Quindi no, chi pretende che la gente rimanga a lottare in realta’ pretende che la gente rimanga a lottare “al posto suo”. Perche’ se poi andiamo a vedere, chi dice cosi’ usa la parola lottare, ma non dice mai che la sua esistenza e’ una corsa al compromesso.

Ecco, giusto per chiarire questo: la storia di rimanere e lottare va bene qualora si decida di essere bellicosi. Ma se nel paese si considera la bellicosita’ come un male, e la si confonde con la violenza, mentre si pratica invece la scienza del compromesso insieme alla religione della concertazione, mancano dei requisiti spirituali.

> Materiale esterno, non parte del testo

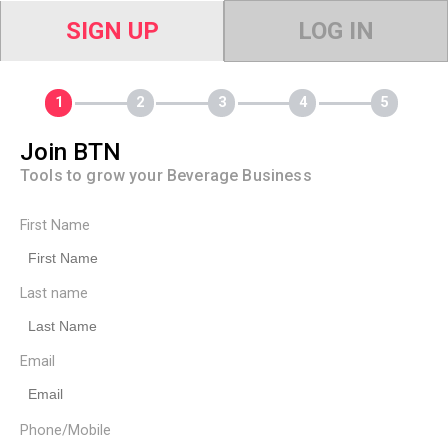
SIGN UP
LOG IN
Join BTN
Tools to grow your Beverage Business
First Name
Last name
Email
Phone/Mobile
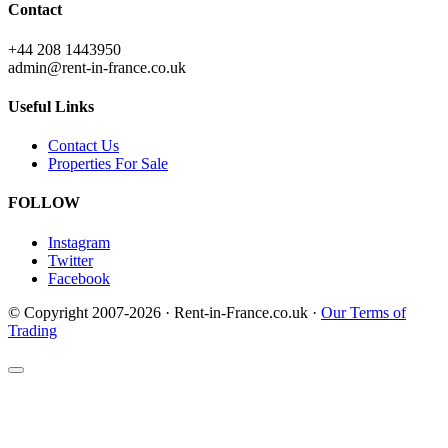
Contact
+44 208 1443950
admin@rent-in-france.co.uk
Useful Links
Contact Us
Properties For Sale
FOLLOW
Instagram
Twitter
Facebook
© Copyright 2007-2026 · Rent-in-France.co.uk ·
Our Terms of
Trading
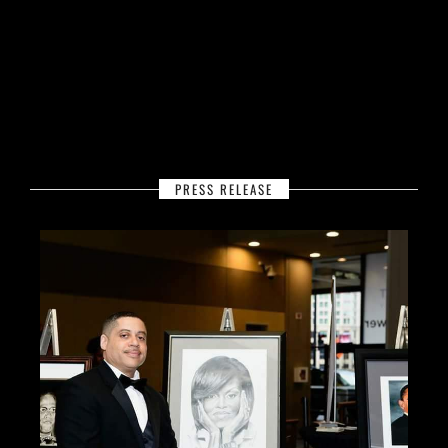
PRESS RELEASE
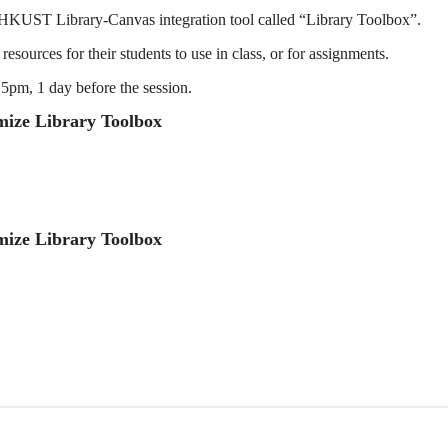
he HKUST Library-Canvas integration tool called “Library Toolbox”.
resources for their students to use in class, or for assignments.
 5pm, 1 day before the session.
mize Library Toolbox
mize Library Toolbox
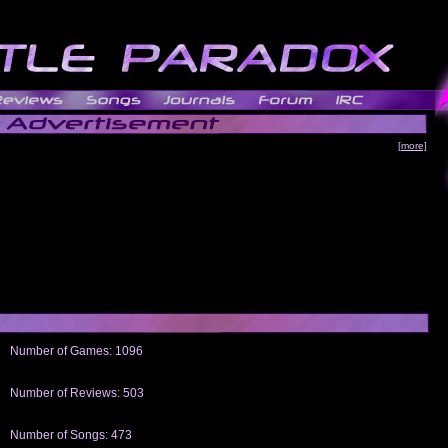
[more]
Number of Games: 1096
The people who told us to "Live and Let Die" share a name with the part that
gets me around.
Number of Reviews: 503
Those who seek the truth may find what they are looking for in a Heat-ed art
thread
Number of Songs: 473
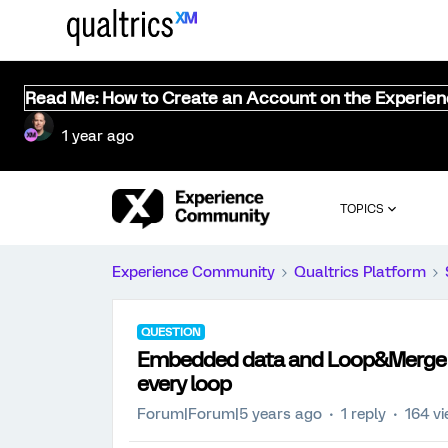
Read Me: How to Create an Account on the Experie
1 year ago
TOPICS
Experience Community
Qualtrics Platform
QUESTION
Embedded data and Loop&Merge a
every loop
Forum|Forum|5 years ago
1 reply
164 v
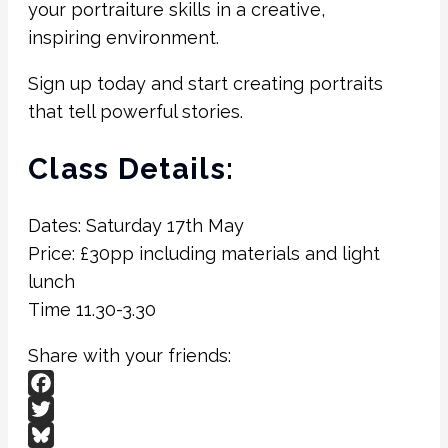
your portraiture skills in a creative,
inspiring environment.
Sign up today and start creating portraits
that tell powerful stories.
Class Details:
Dates: Saturday 17th May
Price: £30pp including materials and light
lunch
Time 11.30-3.30
Share with your friends:
Facebook
Twitter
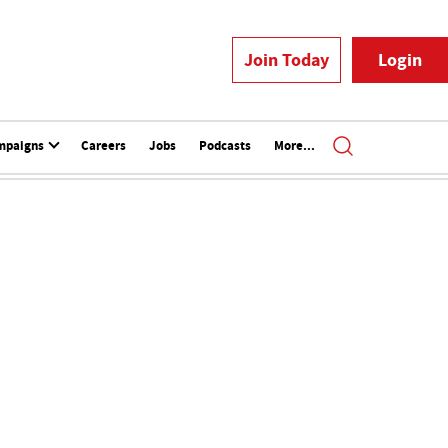
Join Today
Login
mpaigns
Careers
Jobs
Podcasts
More...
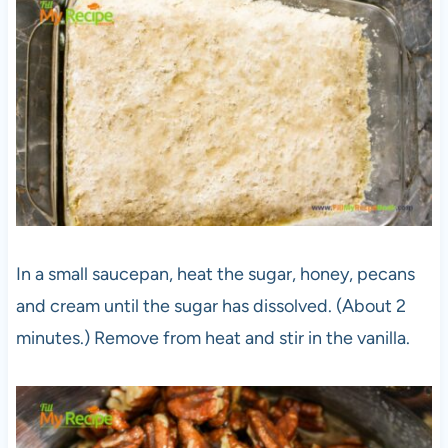
In a small saucepan, heat the sugar, honey, pecans
and cream until the sugar has dissolved. (About 2
minutes.) Remove from heat and stir in the vanilla.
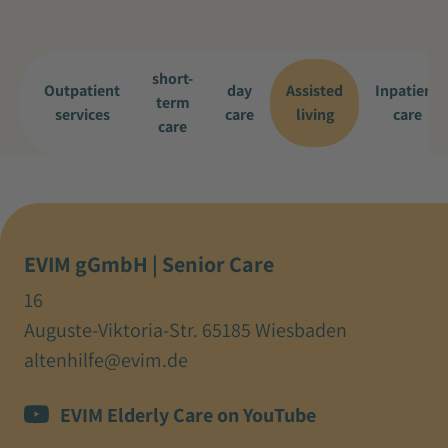
short-
Outpatient
day
Assisted
Inpatient
term
services
care
living
care
care
EVIM gGmbH | Senior Care
16
Auguste-Viktoria-Str. 65185 Wiesbaden
altenhilfe@evim.de
EVIM Elderly Care on YouTube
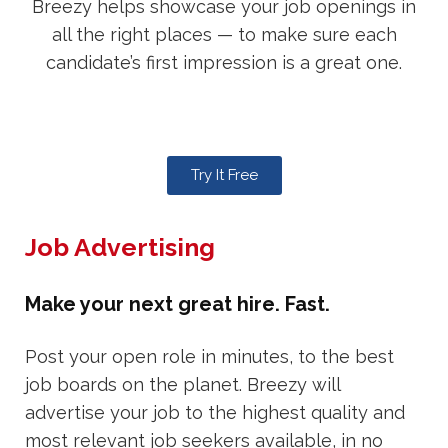
Breezy helps showcase your job openings in
all the right places — to make sure each
candidate’s first impression is a great one.
Try It Free
Job Advertising
Make your next great hire. Fast.
Post your open role in minutes, to the best
job boards on the planet. Breezy will
advertise your job to the highest quality and
most relevant job seekers available, in no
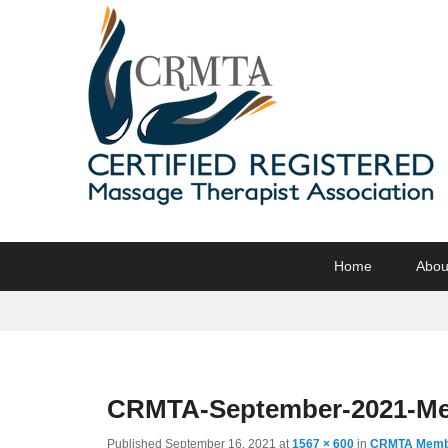
CRMTA
Certified Registered Massage Therapy Association
Primary
Skip
Skip
Home
Abou
menu
to
to
primary
secondary
content
content
CRMTA-September-2021-Me
Published
September 16, 2021
at
1567 × 600
in
CRMTA Membe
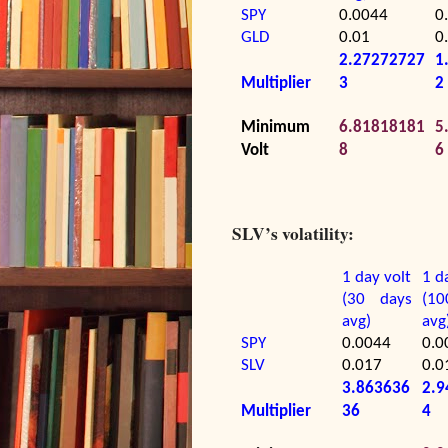
SPY
0.0044
0
GLD
0.01
0
2.27272727
1
Multiplier
3
2
Minimum
6.81818181
5
Volt
8
6
SLV’s volatility:
1 day volt
1 d
(30 days
(1
avg)
avg
SPY
0.0044
0.0
SLV
0.017
0.0
3.863636
2.9
Multiplier
36
4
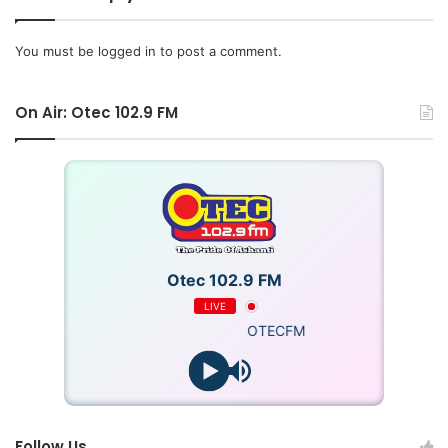
You must be
logged in
to post a comment.
On Air: Otec 102.9 FM
Otec 102.9 FM
LIVE
OTECFM
Follow Us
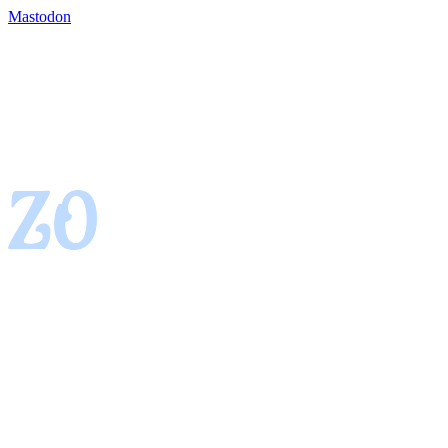
Mastodon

E si, un compromesso alla volta si puo’ cadere molto in basso. Oggi la fila di ragazze che vanno a fare i provini per fare la velina. Poi esce la notizia sui giornali che alcune studentesse si prostituiscono per fare una vita superiore alle loro possibilita’. E poiche’ i giornali descrivono la normalita’, quello che scrivono i giornali DIVENTA la normalita’. Domani  ci sara’ la fila di ragazze davanti all’uscita dell’aereoporto, col cartello ” 15$ I do all”, come in Thailandia.

C’e’ una scala molto grande in mezzo, tra il punto di partenza e quello di arrivo, ma e’ fatta di tanti gradini.
Ed ognuno e’ un compromesso.

E quando si pronuncia la parola ‘compromesso”, avete gia’ accettato di fare un gradino. E un secondo. E un terzo.

E tutti i gradini.

Ma proprio tutti.

Ci sono persone che hanno vinto delle lotte, ma nessuno ha mai vinto un compromesso. Il compromesso lo puoi solo perdere.

Uriel Fanelli, 21 giugno 2012

(1) A quei tempi le donne avevano bisogno di fare le giornate in campagna per portare qualche soldo a casa. Siccome “c’era la fila fuori di gente come te”, i proprietari terrieri (ed i loro caporali) approfittavano della cosa . All’uopo, nelle radure del granoturco si piazzavano appositi materassi. Per fare cosa potete immaginarlo: avete donne deboli , la morale inesistente del mondo contadino, e dei caporali  -uomini- con un piccolo potere.